Kenya’s largest telco has followed up the appointment of a new board chairman with new hires and a corporate reshuffling as it prepares for life under a new administration.
On the heels of the appointment of a new board chairman, former KCB corporate banking director, Esther Masese, and Diageo South Africa marketing head, Zizwe Awuor Vundla, have joined Safaricom as chief financial services officer and director of brand and marketing, respectively.
Masese replaces Boniface Mungania who held the position of chief financial services officer in an acting capacity since July 2022. Mungania will now drive the group’s digital transformation partnerships with Kenya’s national and county governments, as director of public sector digital transformation.
Last week, Safaricom appointed Adil Khawaja, a renowned Nairobi lawyer and managing partner at Dentons Hamilton Harrison & Mathews—Kenya’s oldest law firm—as board chair, replacing John Ngumi who departed in December 2022 after only six months in the role. Ngumi was Safaricom’s first Kenyan board chair, and his tenure, which coincided with that of CEO Peter Ndegwa, was the first time two Kenyans held positions as board chair and CEO simultaneously at Safaricom.
Local media have described the new appointment as part of moves on the part of the telco to “align itself with the new administration of President William Ruto”.
Kenya’s government is the second-largest shareholder in Safaricom, with 35% of the company. Safaricom was originally a department in Kenya’s Posts & Telecommunications Corporation before it was separately incorporated in 1997. Recall that we reported on Safaricom’s haste to preempt the new administration’s proposed review of Kenya’s credit scoring system last year. Safaricom alongside its banking partners slashed the cost for Fuliza, its micro-credit product among other credit product reviews as president Ruto insisted on fulfilling a campaign promise to remove unfairly blacklisted Kenyans from the credit reference bureaus’s database.

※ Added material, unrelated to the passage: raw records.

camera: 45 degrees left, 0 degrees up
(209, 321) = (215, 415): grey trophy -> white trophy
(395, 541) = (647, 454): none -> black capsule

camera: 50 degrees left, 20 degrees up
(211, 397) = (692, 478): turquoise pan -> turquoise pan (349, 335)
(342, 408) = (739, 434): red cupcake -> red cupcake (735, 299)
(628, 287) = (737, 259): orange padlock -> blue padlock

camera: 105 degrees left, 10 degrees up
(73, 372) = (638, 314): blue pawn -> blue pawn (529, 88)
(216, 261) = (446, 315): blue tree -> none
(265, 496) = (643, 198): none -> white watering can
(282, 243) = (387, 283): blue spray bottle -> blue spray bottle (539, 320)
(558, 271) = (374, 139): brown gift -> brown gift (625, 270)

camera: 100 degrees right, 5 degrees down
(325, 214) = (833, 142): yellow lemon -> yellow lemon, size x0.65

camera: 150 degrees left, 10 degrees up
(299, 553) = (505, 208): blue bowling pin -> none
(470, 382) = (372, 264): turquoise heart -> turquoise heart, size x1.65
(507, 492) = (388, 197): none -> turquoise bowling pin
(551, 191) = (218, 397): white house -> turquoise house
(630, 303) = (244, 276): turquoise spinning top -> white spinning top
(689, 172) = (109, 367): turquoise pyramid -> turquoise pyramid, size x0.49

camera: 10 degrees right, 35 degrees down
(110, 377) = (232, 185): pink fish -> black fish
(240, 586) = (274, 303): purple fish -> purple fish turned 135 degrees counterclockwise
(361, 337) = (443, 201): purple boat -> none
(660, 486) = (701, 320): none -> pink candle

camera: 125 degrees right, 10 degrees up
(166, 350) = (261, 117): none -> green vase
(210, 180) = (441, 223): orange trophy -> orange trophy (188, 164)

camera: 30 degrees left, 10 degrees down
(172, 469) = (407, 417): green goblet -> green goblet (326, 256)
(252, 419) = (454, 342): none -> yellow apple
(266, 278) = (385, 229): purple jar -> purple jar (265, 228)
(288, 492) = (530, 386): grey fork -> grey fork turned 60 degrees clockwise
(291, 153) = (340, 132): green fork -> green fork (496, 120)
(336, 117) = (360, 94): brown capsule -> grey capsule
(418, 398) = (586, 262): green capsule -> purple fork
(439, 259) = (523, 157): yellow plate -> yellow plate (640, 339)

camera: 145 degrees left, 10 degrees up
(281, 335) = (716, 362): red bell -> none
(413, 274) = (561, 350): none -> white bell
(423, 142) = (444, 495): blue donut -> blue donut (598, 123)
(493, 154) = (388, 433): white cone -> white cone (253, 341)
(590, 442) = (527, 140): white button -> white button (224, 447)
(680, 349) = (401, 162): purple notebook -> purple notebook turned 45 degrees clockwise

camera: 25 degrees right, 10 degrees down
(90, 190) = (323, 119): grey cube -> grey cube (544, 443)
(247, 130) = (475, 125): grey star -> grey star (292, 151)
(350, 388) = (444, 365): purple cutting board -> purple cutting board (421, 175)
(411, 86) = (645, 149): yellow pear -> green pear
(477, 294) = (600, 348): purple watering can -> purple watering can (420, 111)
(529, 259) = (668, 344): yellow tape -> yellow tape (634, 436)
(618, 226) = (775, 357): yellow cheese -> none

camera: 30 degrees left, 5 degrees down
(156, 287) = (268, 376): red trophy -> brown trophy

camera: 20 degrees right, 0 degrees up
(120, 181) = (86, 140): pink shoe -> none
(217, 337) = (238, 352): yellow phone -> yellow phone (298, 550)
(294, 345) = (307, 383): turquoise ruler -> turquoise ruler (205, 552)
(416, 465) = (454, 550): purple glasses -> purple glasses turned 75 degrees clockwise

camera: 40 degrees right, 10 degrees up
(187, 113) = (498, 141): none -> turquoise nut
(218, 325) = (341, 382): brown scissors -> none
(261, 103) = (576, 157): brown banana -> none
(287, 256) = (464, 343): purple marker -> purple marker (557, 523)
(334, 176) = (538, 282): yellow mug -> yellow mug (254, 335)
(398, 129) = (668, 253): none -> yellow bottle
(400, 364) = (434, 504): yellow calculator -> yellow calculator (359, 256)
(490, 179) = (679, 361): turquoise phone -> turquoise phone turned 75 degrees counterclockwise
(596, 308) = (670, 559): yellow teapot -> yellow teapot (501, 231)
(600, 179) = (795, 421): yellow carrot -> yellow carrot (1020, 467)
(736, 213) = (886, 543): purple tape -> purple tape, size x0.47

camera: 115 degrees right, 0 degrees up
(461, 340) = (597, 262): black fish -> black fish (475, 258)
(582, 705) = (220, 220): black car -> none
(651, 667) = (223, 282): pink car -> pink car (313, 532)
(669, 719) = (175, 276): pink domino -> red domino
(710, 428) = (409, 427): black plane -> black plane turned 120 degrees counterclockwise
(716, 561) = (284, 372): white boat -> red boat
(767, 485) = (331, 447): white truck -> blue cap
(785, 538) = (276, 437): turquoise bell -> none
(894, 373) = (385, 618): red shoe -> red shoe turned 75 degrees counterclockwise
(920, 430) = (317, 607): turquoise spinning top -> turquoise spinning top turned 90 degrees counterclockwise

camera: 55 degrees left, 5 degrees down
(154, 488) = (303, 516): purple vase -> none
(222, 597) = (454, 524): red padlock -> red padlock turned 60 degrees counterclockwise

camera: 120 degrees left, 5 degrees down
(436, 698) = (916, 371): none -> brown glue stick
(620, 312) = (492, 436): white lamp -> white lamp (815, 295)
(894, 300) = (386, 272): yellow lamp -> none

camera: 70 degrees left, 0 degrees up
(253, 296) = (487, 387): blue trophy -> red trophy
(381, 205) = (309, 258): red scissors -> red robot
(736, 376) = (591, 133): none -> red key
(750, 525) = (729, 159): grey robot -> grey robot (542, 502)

The new board chairman will have to navigate Safaricom’s delicate relationship with the government of Kenya, which is keen to use Safaricom’s M-Pesa to deliver its Hustler credit programme and track mobile money transactions, in a bid to boost government revenue. Safaricom has to also contend with the central bank of Kenya’s desire to split the telco from its mobile money business. The central bank has maintained that plans to separate the two are still on course, despite animated protests from the telco.
Khawaja, who received the Order of the Moran of the Burning Spear (MBS) from President Ruto last year, in recognition of his work in conservation, will also have to find a way to rejuvenate Safaricom’s C-suite. In recent years, top executives have departed the telco, including former chief consumer business officer, Sylvia Mulinge, who now heads MTN Uganda.
More to the point, there has been speculation about the future of current CEO Peter Ndegwa at Safaricom. On local television last week, he explained that questions about his future are best posed to the board and the new board chair Khawaja. “For me, I plan to continue to play the role that I am playing for the future,” Ndegwa said while reeling out his achievements since he joined the company in 2020.